Top of Records supplied
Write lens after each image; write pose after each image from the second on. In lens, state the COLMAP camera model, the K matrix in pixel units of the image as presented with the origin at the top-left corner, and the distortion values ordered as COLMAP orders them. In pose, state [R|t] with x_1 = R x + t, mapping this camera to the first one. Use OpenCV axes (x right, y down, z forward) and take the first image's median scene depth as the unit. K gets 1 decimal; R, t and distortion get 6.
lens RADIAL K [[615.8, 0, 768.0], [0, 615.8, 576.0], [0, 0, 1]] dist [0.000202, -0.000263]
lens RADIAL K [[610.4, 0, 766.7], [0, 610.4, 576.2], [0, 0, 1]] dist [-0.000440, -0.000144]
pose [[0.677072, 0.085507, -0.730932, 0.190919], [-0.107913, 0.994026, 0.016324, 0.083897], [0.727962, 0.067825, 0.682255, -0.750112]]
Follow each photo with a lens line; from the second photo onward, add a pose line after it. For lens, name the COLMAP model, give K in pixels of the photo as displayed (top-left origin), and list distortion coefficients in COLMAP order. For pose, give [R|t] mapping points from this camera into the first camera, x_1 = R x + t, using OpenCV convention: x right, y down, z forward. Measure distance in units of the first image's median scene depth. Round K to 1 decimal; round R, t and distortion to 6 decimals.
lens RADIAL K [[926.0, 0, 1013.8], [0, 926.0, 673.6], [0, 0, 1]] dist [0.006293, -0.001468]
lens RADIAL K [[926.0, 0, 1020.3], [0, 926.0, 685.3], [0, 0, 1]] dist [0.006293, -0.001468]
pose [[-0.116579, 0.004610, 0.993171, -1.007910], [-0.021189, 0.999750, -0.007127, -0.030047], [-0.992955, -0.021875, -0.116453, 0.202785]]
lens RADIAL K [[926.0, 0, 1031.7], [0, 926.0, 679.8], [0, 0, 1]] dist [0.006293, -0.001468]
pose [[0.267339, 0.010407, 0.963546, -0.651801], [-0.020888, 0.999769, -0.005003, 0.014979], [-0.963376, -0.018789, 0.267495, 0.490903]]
Bottom of Records supplied
What you should do: Rewrite the stretch from the line containing "Follow each photo" through the line containing "685.3], [0, 0, 1]] dist [0.006293, -0.001468]", switching "coefficients" to "parameters" and leaving everything else in those lines unchanged.

Solution to this problem:
Follow each photo with a lens line; from the second photo onward, add a pose line after it. For lens, name the COLMAP model, give K in pixels of the photo as displayed (top-left origin), and list distortion parameters in COLMAP order. For pose, give [R|t] mapping points from this camera into the first camera, x_1 = R x + t, using OpenCV convention: x right, y down, z forward. Measure distance in units of the first image's median scene depth. Round K to 1 decimal; round R, t and distortion to 6 decimals.
lens RADIAL K [[926.0, 0, 1013.8], [0, 926.0, 673.6], [0, 0, 1]] dist [0.006293, -0.001468]
lens RADIAL K [[926.0, 0, 1020.3], [0, 926.0, 685.3], [0, 0, 1]] dist [0.006293, -0.001468]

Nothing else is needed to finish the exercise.